▶ Try it
Reproduce the passage of the Packers–Giants playoff preview verbatim, starting at "The NFC North" and ending at "travel to play.".

The NFC North champion Green Bay Packers are back at Lambeau Field for another playoff game against the New York Giants. It's the first home playoff game since the divisional round win over the Dallas Cowboys following the 2014 season. You know, the one where Dez Bryant DROPPED a big fourth down pass to end any threat of a win. While long gone are the days of the Packers' absolute dominance at home during the playoffs, but they have re-established themselves as a team that most others don't want travel to play.
Packers quarterback Aaron Rodgers has played out of his mind and the offense is humming. Despite a triage unit at cornerback, the defense has upheld their end of the bargain for the most part and this team just seems to have a solid grasp of what is in front of it. The Packers secured the fourth seed and a home game, but they are likely to face a tough road all the way to Super Bowl LI. Much has been made of match ups and which scenario best suits the Packers in their quest to bring another Lombardi trophy to Green Bay, but they have to get through Eli Manning and the Giants first. This is Manning's third playoff game in Green Bay, where he has had some of his best games and broken the hearts of many Packers fans. So how can the Packers make the third time a charm? Let's look at the good and bad of the final game of wild card weekend.
This is playoff football. The Packers finished the season 6-0 and as winners of the North. There should be no rants. But of course there are those who can't get past the. . well, the past. Others are looking at the numbers. All of the stats such as Eli Manning being 7-1 in road playoff games or Ed Hochuli officiating some of Green Bay's worst playoff defeats (three Dallas games in the 1990's, 4th & 26 and the Super Bowl loss to the Denver Broncos. Source: C.D. Angeli's sometimes overly realistic Twitter) aren't too encouraging but as much as the comparisons and storylines are intriguing, this Giants team isn't any of those past teams. These are Ben McAdoo's Giants. Doesn't have the same ring to it as Tom Coughlin's Giants, does it?

▶ Dataset section
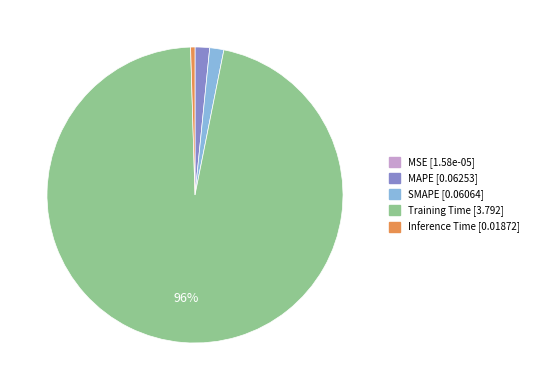

Which has a higher value, Inference Time [0.01872] or Training Time [3.792]?

Training Time [3.792]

▶ The completed task
The NFC North champion Green Bay Packers are back at Lambeau Field for another playoff game against the New York Giants. It's the first home playoff game since the divisional round win over the Dallas Cowboys following the 2014 season. You know, the one where Dez Bryant DROPPED a big fourth down pass to end any threat of a win. While long gone are the days of the Packers' absolute dominance at home during the playoffs, but they have re-established themselves as a team that most others don't want travel to play.